Protesters raise voices outside of Bush rally

Some protestors were thrown out, but no one was arrested.

Cody Doran is escorted off the Gainesville Regional Airport grounds by law enforcement officials Sunday after a Bush supporter told police that they had seen him protesting on the corner of Waldo Road and 39th Avenue before the rally.
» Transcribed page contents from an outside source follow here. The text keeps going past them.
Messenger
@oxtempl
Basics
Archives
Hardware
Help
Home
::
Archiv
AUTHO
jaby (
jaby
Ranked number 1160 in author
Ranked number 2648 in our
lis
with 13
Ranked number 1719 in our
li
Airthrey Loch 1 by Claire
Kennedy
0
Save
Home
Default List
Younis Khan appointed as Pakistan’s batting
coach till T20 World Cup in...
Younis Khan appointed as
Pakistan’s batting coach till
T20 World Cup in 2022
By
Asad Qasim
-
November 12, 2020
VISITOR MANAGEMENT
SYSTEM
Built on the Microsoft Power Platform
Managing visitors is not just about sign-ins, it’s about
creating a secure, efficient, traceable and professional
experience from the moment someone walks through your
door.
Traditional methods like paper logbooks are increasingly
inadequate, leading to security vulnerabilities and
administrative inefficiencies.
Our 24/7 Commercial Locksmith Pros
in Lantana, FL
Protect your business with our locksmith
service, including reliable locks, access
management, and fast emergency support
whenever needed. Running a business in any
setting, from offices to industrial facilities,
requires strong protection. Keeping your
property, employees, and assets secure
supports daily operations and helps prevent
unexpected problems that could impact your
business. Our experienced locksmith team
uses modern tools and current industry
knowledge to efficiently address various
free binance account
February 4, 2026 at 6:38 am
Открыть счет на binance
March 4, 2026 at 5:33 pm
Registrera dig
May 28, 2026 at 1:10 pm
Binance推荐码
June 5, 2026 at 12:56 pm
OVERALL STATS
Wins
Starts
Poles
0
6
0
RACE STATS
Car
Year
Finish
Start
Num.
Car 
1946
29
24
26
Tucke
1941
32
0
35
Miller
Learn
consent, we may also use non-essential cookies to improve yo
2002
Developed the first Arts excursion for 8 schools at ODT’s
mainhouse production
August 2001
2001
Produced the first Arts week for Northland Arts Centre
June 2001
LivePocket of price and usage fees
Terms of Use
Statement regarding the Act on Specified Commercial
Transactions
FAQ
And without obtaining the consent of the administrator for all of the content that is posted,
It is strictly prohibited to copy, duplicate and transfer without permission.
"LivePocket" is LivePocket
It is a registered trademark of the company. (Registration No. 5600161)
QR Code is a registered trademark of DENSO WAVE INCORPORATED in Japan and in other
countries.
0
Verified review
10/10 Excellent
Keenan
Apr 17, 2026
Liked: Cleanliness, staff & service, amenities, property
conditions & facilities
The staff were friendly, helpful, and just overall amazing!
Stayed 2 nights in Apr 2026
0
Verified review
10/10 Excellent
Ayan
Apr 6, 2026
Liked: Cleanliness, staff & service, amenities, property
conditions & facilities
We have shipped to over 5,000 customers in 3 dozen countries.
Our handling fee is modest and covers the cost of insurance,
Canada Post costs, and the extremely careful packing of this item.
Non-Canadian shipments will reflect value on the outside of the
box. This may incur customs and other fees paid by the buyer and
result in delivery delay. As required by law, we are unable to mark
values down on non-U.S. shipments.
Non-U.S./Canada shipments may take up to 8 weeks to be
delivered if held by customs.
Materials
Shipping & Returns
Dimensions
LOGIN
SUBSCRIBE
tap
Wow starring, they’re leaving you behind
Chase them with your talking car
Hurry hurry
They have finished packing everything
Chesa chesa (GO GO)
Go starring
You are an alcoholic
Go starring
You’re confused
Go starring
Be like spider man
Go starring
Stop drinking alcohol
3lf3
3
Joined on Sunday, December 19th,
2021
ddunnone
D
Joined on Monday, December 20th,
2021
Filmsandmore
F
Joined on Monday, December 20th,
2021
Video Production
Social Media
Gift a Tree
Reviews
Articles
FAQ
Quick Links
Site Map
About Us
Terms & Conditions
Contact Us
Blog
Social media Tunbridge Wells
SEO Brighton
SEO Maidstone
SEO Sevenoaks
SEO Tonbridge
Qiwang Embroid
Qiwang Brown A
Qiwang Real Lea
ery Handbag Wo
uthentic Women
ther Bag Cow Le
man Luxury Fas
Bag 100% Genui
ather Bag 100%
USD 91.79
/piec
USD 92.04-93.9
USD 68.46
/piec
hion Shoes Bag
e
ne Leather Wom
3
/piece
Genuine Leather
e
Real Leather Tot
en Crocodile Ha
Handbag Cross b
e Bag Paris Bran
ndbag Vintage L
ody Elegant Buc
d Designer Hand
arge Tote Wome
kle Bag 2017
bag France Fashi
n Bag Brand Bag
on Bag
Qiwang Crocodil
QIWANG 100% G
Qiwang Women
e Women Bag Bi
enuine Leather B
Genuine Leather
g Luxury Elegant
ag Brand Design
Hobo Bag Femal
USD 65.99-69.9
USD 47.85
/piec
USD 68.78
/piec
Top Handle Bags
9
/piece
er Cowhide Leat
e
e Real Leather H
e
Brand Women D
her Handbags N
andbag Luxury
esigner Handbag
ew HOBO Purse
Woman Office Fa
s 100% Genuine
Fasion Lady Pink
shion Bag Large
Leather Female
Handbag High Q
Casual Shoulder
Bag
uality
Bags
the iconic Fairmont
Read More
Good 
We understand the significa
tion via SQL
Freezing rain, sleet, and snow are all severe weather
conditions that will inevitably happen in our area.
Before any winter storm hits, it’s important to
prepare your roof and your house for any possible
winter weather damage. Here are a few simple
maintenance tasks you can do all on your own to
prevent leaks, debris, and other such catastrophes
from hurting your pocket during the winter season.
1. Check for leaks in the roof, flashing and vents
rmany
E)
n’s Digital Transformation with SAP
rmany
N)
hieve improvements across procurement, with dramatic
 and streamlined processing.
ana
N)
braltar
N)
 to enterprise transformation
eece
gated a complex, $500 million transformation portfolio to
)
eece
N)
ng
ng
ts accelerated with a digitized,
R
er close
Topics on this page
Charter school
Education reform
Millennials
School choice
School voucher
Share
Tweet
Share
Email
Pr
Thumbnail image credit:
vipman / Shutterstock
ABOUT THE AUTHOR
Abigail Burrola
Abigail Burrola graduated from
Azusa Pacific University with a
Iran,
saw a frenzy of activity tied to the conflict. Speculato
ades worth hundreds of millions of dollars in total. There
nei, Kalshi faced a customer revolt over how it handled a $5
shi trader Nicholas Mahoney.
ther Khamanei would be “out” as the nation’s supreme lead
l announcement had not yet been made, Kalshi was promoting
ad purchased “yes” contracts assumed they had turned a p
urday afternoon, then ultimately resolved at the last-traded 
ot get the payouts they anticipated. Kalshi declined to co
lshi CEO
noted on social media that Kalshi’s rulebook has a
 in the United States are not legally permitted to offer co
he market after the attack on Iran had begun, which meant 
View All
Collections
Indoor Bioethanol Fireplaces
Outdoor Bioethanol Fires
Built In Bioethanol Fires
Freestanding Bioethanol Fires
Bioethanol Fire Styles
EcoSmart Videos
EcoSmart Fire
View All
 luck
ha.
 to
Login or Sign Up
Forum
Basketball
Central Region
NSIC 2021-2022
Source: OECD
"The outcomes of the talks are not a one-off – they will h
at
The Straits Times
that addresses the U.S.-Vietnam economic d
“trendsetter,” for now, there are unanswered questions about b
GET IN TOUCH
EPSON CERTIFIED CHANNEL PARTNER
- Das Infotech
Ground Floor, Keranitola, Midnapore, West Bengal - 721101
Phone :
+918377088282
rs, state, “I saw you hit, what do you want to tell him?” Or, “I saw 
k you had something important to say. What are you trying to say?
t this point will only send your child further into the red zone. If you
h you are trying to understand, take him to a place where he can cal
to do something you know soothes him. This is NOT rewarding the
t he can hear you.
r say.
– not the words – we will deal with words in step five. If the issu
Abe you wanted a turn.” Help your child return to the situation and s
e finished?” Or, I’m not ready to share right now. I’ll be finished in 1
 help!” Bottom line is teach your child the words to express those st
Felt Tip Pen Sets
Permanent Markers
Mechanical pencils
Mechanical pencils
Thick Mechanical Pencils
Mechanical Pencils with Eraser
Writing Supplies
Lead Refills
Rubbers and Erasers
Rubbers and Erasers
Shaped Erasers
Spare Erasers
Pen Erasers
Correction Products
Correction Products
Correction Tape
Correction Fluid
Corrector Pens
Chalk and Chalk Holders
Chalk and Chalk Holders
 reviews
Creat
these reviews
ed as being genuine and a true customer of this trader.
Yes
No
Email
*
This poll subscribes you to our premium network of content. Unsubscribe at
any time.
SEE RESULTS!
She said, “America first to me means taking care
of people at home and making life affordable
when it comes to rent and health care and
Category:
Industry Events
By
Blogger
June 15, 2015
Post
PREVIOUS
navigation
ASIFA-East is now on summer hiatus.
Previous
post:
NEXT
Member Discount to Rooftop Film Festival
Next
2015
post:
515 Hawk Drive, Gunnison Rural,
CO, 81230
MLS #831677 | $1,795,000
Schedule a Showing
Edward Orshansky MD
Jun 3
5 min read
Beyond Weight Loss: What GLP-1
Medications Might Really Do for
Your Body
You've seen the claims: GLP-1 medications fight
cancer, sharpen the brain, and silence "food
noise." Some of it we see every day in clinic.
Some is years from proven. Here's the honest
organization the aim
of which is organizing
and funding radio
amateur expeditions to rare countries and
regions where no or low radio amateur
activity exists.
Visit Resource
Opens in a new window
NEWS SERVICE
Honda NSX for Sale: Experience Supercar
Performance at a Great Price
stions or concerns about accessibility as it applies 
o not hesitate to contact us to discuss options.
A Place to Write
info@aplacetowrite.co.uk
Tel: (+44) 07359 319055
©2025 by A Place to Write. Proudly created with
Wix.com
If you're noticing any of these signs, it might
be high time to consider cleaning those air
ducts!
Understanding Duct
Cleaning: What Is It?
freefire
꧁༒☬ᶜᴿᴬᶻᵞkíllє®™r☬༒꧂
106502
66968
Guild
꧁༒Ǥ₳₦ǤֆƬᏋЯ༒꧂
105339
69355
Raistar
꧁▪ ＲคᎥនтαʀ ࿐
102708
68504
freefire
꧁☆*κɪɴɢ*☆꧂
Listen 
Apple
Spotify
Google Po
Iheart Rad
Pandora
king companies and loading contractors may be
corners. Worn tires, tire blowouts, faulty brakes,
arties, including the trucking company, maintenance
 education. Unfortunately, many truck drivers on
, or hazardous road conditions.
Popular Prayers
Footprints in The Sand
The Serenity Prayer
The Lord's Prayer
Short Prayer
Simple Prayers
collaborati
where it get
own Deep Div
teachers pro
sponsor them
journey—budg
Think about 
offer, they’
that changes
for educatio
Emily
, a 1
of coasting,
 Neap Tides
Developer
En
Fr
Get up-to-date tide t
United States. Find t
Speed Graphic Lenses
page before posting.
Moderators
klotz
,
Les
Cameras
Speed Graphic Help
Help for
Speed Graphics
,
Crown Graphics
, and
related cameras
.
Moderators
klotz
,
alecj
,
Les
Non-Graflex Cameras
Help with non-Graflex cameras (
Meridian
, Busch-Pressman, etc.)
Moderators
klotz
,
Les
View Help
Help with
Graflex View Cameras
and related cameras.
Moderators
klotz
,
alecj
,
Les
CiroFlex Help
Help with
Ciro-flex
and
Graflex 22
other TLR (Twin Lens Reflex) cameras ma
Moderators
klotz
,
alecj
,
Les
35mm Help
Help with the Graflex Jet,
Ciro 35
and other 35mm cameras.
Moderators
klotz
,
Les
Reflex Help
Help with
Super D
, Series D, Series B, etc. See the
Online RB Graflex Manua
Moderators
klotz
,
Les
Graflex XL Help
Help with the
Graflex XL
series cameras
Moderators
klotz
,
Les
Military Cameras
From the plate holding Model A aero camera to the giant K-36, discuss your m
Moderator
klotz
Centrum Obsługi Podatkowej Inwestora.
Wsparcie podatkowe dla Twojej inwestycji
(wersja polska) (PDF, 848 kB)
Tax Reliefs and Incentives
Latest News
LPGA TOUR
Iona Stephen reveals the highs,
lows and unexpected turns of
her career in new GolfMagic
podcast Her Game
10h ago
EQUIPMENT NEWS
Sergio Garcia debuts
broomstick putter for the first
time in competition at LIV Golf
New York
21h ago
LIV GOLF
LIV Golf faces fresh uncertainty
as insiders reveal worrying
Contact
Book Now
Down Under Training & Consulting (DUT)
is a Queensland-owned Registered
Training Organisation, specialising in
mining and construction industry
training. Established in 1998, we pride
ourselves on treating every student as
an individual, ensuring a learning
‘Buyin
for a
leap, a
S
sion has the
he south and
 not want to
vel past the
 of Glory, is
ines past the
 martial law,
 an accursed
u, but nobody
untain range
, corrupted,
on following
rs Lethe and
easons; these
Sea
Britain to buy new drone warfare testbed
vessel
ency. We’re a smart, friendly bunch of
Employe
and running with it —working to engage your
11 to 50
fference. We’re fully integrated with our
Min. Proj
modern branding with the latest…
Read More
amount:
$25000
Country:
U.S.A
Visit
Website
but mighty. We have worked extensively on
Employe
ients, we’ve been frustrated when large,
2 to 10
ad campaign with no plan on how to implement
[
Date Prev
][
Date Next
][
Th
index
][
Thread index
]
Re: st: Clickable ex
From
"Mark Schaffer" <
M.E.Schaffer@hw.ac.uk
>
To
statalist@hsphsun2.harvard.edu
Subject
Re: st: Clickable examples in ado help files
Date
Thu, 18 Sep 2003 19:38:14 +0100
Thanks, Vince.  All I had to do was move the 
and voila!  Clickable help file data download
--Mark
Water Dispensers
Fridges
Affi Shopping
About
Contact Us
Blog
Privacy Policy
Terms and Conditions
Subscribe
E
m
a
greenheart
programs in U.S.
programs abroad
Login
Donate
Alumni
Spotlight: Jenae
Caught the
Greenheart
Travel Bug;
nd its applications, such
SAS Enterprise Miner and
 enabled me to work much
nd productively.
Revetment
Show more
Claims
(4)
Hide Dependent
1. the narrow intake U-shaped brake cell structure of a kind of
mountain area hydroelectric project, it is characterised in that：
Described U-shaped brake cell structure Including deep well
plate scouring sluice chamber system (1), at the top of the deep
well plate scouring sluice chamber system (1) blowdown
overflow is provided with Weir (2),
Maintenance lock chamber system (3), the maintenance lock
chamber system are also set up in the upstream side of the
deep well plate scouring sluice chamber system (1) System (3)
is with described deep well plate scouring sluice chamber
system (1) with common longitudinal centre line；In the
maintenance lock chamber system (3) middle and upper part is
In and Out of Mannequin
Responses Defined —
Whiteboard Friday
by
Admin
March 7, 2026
DAVID MASSEY/The Gainesville Sun
Published: Monday, November 1, 2004 at 6:01 a.m.
Last Modified: Monday, November 1, 2004 at 12:08 a.m.
Inside, President Bush and other Republican leaders were celebrating the efforts of hard-working campaigners with sign waving, country music and chants of "Four more years."
Outside, the protesters who had first gathered after the United States started bombing Iraq in April 2003 were having a reunion of their own.
Joe Richard greeted old friends wearing anti-Bush or pro-Kerry T-shirts as he tied a neon orange sign reading "We Support the Troops; Bring Them Home!" between two palm trees on Waldo Road. He said he made the sign more than a year ago, but hadn't used it for a while.
"Here's an old campaigner here in the green hat," said Richard as he waved hello. "And that guy holding the white sign? He's a veteran, too."
About 30 protesters gathered on Waldo Road near the airport to wave signs protesting the Bush administration's policies on the environment, the war in Iraq, abortion and a host of other issues.
Local Democratic party leaders said there would have been more protesters, but they decided their volunteers' time would be better spent on door-knocking campaigns the week before the election.
Those who did make street-corner protesting their priority Sunday said the effort was worth it.
"Anything that makes people stop and think, I'm for it," Richard said.
Their reception from Bush fans passing in pickup trucks, SUVs and the occasional sedan was less than warm.
"You look retarded," screamed one woman from a white truck.
"Oh, that's real nice," screamed a protester from the sidewalk. "You have a real kind heart."
Inside, the party faithful said the protesters would have done better on the door-knocking campaigns.
"They're just misinformed," said Ellen Davis, who came to the event from Williston with her husband and son.
A few protesters had gotten Republican friends to give them tickets to the private event, and they worked their way inside after covering their "No Blood For Oil" T-shirts with button-down shirts. Organizers said Bush supporters were the top priority for getting tickets.
Cody Doran and Tim McCourt, both UF law students who had protested before the event, said they were granted admission with tickets their friends gave them.
"I want to be here because I think I have a right to be here," said McCourt as throngs of Bush supporters broke into an impromptu "Four More Years" chant. "This just seems like a microcosm of our country, the way the administration wants to silence any voice of dissent."
But Elizabeth Hatcher, who recognized the two men from when she passed them on Waldo Road, said the Sunday event was hardly the place to voice that dissent.
"It makes me angry, the way they snuck in like that," said Hatcher, who said she alerted law enforcement to the protestors' presence inside. "They were just saying disgusting things when we passed them outside, and I know they're only here now to disrupt. This is a private party."
No one was arrested at the event, police said, but a few protestors were thrown out. Doran and McCourt were among them.
"I'm happy we didn't get arrested," McCourt when interviewed on his cell phone Sunday evening. "I'm not angry about the whole thing so much as I'm sad to see voices of dissent marginalized."